- _Prompt_:
If a line below contains the string "down", return that line.

- _Working data_:
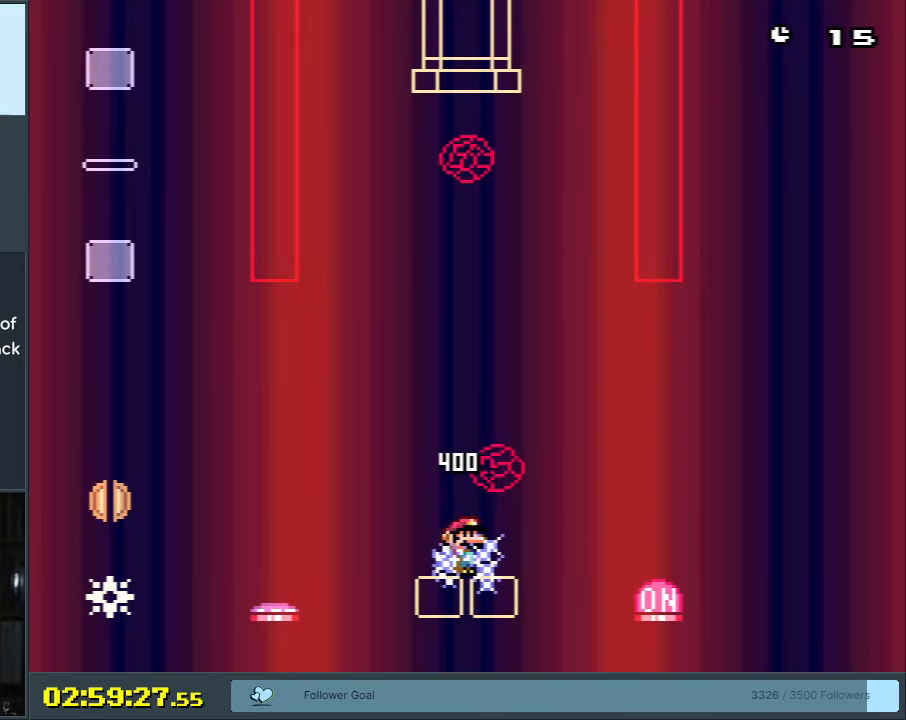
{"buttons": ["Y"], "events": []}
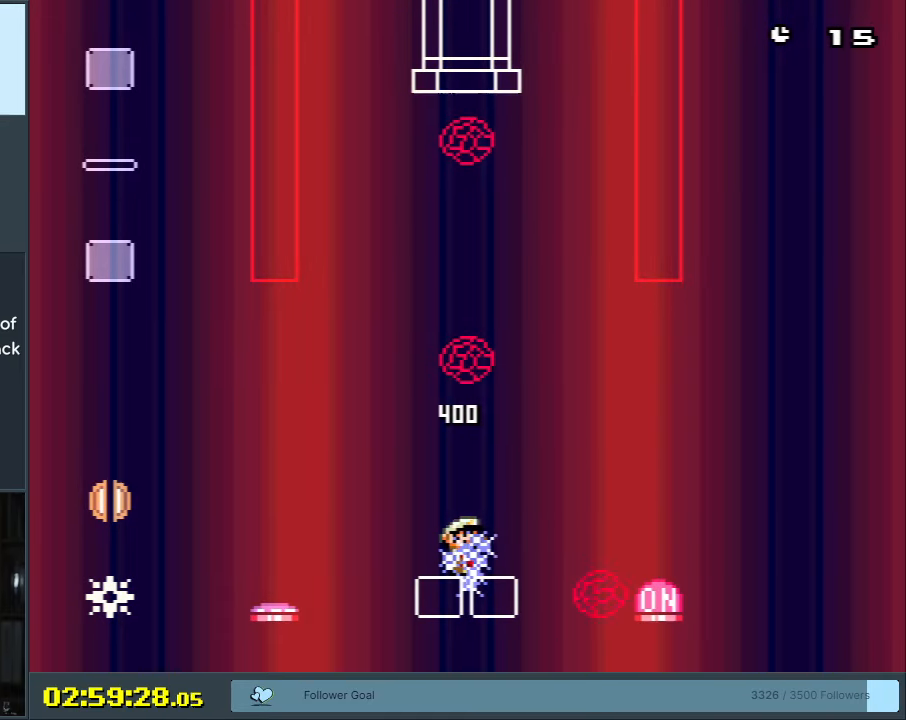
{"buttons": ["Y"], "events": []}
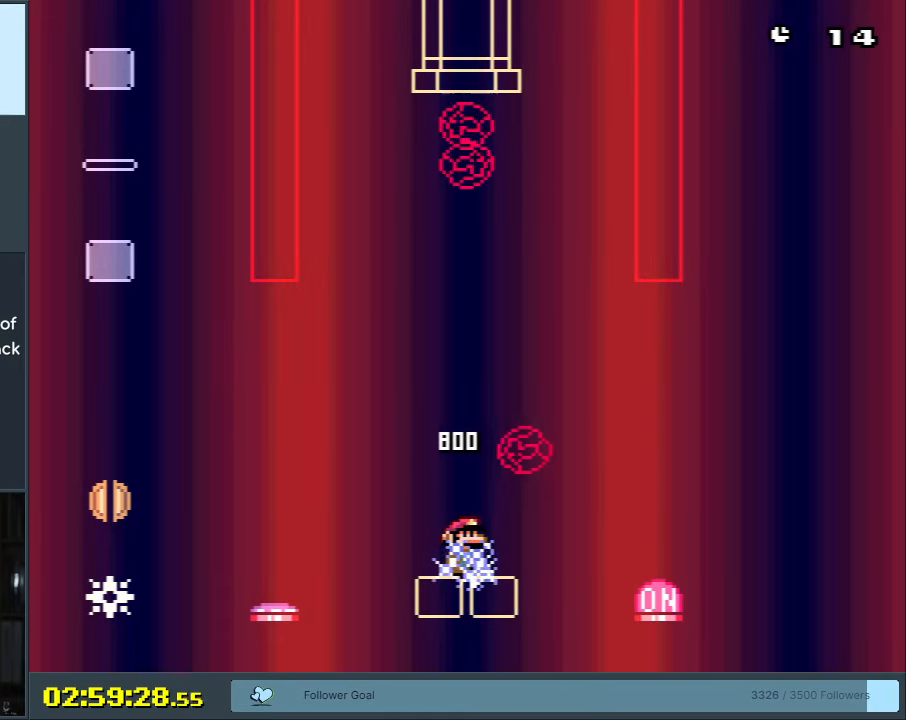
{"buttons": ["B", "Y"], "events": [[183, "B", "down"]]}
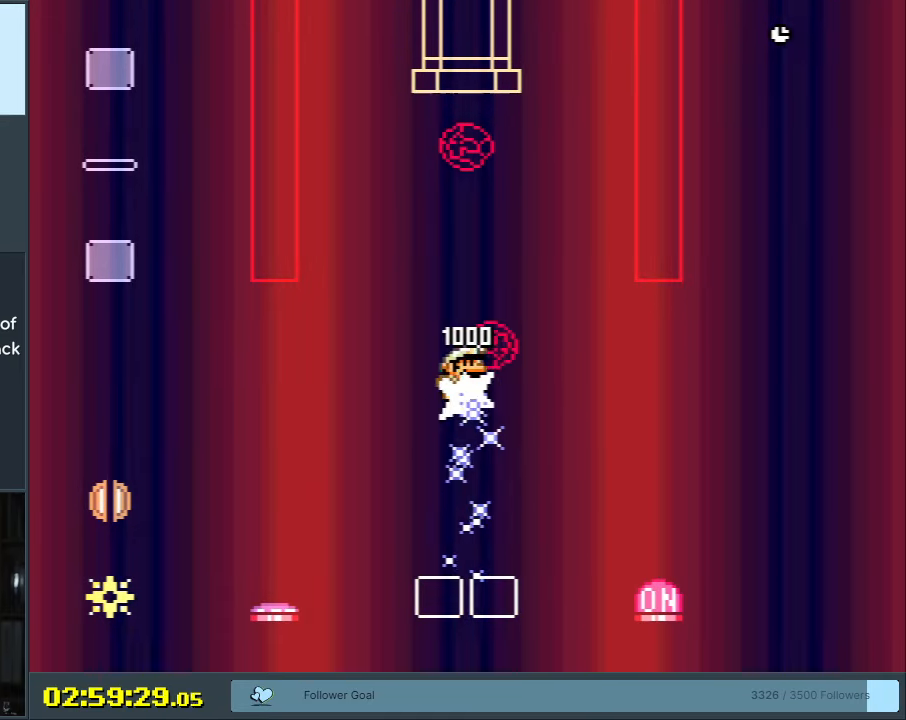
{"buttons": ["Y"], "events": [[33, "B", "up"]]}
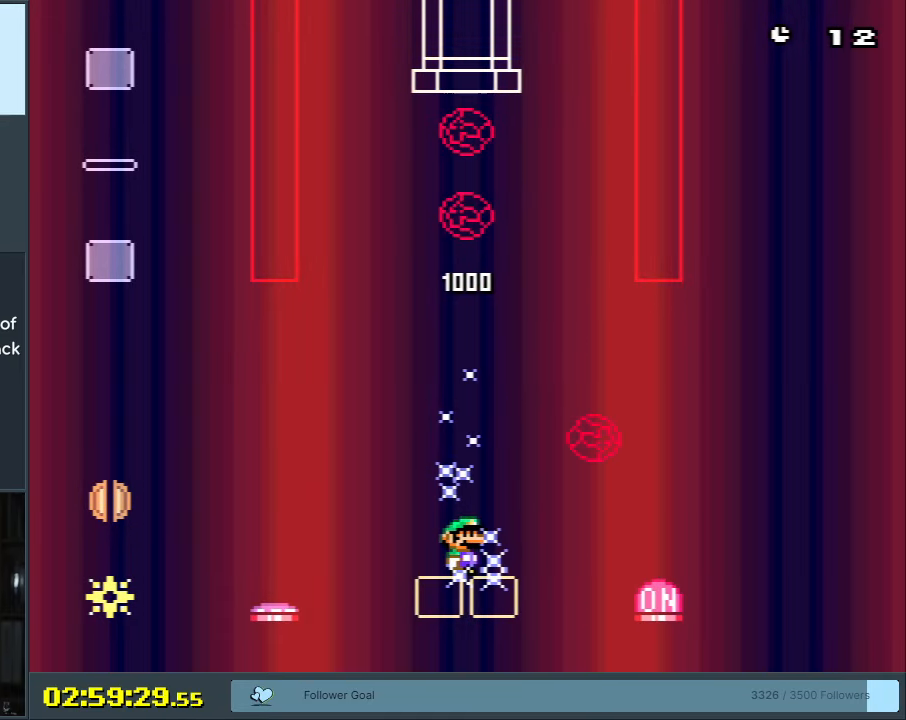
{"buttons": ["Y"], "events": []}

...

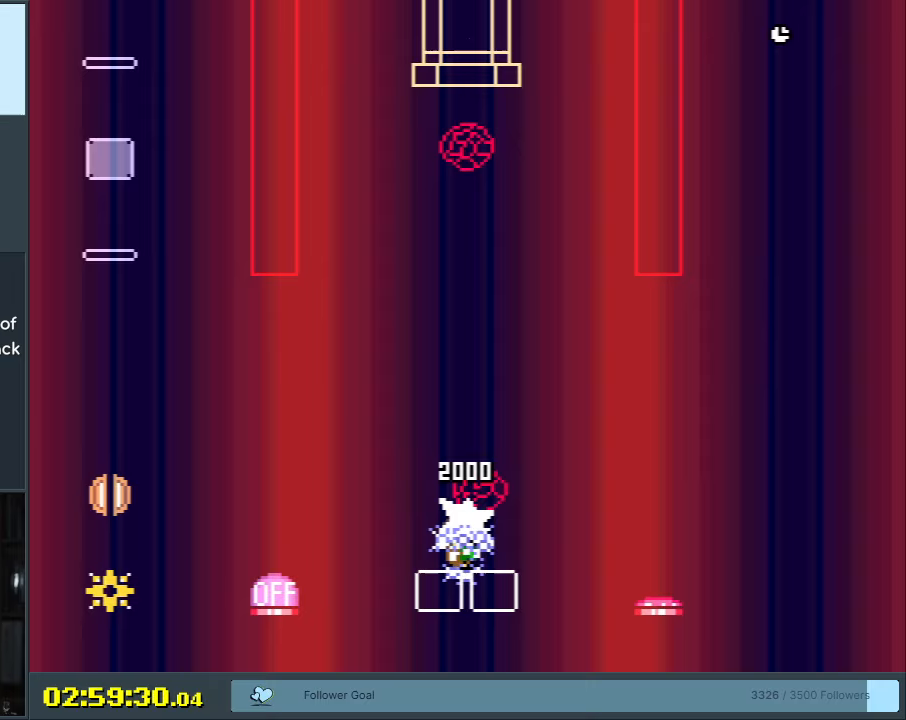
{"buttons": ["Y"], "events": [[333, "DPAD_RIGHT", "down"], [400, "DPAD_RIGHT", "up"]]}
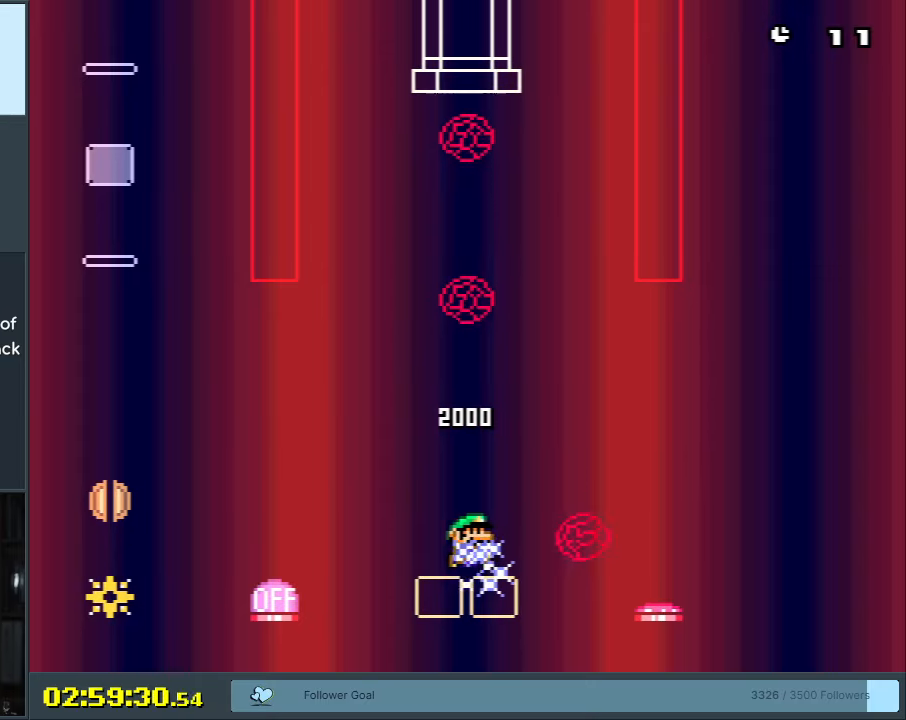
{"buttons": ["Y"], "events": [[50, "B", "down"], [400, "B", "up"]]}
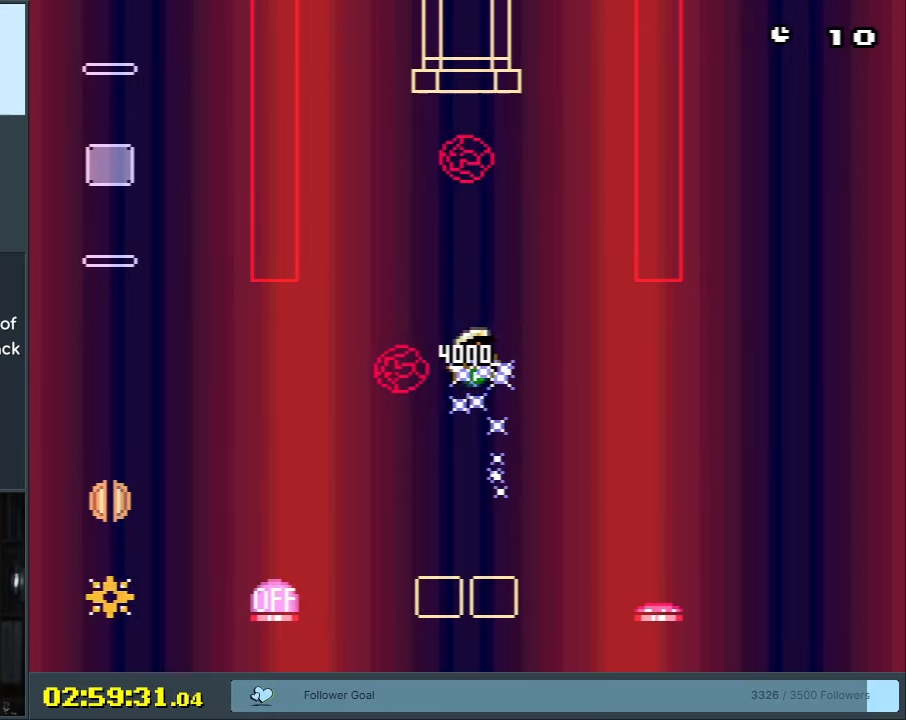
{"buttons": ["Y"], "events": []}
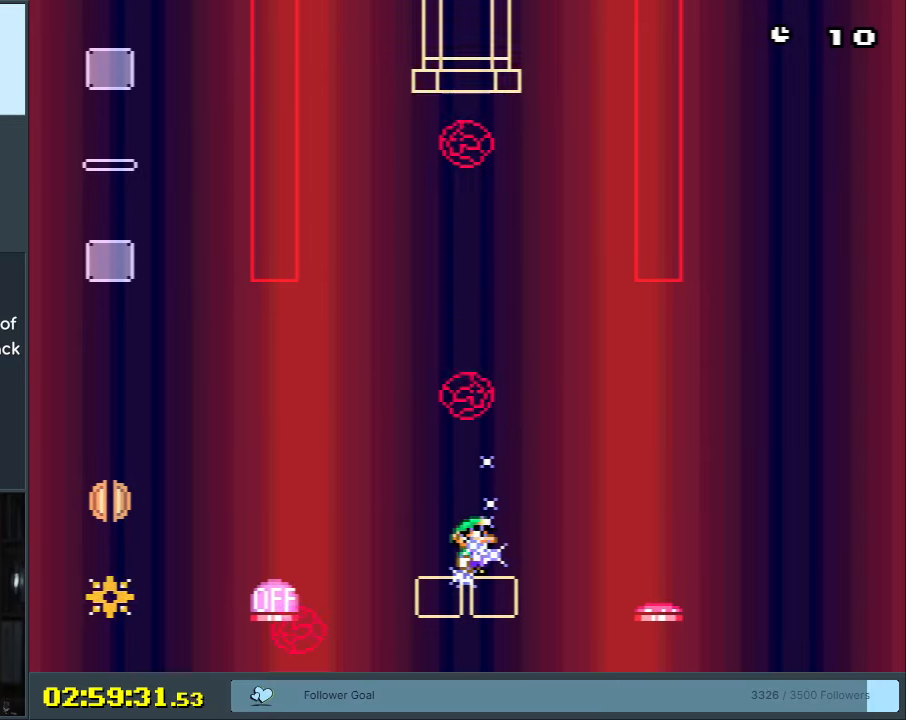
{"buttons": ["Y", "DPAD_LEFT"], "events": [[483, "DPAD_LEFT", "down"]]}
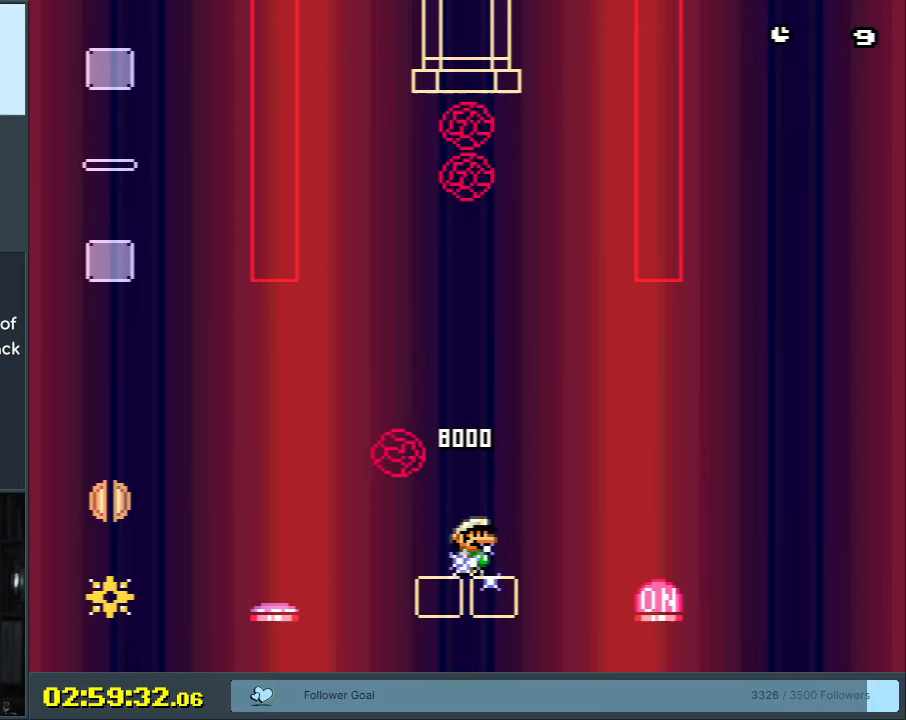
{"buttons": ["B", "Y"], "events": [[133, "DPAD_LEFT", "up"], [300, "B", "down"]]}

- _Exercise answer_:
{"buttons": ["B", "Y"], "events": [[183, "B", "down"]]}
{"buttons": ["Y"], "events": [[333, "DPAD_RIGHT", "down"], [400, "DPAD_RIGHT", "up"]]}
{"buttons": ["Y"], "events": [[50, "B", "down"], [400, "B", "up"]]}
{"buttons": ["Y", "DPAD_LEFT"], "events": [[483, "DPAD_LEFT", "down"]]}
{"buttons": ["B", "Y"], "events": [[133, "DPAD_LEFT", "up"], [300, "B", "down"]]}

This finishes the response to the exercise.